By Dipo Olowookere
President João Lourenço of Angola has held discussions with Sonangol EP and several oil operators in the country.
The meeting follows a statement issued by the operators to the President of the Executive, who have identified several matters related to their investment strategies and operations in Angola, which are seen as relevant to the continued development of the oil sector.
In their statement, the oil operators identified the excess of bureaucracy in the sector as being unfavourable to the overall development of the industry.
Reinforcing the alignment with the concerns of Sonangol’s partners, and anticipating some solutions, the statutes of Sonangol have recently been revised in light of these identified issues. A hierarchical level has thus been eliminated in the approval pyramid, which will make the whole process of analysis much faster, including approvals of the operators’ dossiers.
Other critical areas for improvement have also been identified, which require total dedication and specialization due to their importance in the business.
These include the management of the concessionaire; the review of old approval processes that have long existed within the company; and the replacement of the Ex-CEO who oversaw the concessionaire’s management and the relationship with its operators.
These functions are now being carried out by two Directors who guarantee full commitment to the best management practices and the appropriate treatment of the challenges to the sector.

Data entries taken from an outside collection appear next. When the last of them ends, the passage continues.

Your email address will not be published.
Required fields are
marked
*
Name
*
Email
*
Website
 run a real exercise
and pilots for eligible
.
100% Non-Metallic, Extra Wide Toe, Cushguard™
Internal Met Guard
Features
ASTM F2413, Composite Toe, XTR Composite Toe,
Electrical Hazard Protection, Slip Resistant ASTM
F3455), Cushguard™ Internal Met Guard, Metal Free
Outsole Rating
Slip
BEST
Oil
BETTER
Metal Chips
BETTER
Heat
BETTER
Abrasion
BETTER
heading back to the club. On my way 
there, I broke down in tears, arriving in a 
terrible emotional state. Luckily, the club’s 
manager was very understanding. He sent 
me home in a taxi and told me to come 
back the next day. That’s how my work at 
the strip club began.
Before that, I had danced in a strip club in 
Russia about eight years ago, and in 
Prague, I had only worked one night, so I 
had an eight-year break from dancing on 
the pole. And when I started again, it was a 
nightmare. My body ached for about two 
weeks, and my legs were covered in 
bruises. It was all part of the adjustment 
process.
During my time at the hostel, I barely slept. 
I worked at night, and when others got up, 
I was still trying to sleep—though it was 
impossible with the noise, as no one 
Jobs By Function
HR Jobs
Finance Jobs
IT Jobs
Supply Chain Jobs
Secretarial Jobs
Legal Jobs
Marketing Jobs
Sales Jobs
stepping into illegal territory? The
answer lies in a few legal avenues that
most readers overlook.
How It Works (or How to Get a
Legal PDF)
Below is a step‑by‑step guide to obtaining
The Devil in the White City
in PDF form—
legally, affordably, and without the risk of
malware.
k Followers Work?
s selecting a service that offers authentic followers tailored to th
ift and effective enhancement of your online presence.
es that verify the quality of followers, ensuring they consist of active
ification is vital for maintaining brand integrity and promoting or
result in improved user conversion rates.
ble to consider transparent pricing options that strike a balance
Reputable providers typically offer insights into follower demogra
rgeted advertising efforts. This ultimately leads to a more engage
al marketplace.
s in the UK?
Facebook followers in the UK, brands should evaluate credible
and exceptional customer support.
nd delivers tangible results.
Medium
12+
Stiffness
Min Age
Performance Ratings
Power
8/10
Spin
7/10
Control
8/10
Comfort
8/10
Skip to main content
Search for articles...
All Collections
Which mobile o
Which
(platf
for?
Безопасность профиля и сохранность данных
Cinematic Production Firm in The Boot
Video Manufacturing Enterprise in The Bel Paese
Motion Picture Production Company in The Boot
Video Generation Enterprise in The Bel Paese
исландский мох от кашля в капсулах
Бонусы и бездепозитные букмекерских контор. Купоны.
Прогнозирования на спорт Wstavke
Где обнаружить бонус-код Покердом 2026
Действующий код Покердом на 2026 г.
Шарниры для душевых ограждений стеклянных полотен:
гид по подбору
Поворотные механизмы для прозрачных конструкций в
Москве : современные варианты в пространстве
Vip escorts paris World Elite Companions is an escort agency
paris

At the meeting, Sonangol’s commitment to the ultimate goal of defending and protecting the interests of the Angolan State were reaffirmed.
Sonangol has maintained a constant and transparent dialogue between the operators, the company and the government in order to advance the interests of the national industry.
In July of this year, Sonangol held an international roadshow at the headquarters of the main oil companies to discuss investment plans in Angola and the challenges facing the industry. This event was accompanied by meetings held with each of the operators based in Angola.
Sonangol reached an agreement with the operators to significantly increase the competitiveness of the national oil industry. As a result, production costs per barrel fell by 48% from 2014 to 2016, and cost-cutting and investment efforts led by Sonangol resulted in additional savings of US $ 1.7B in 2017.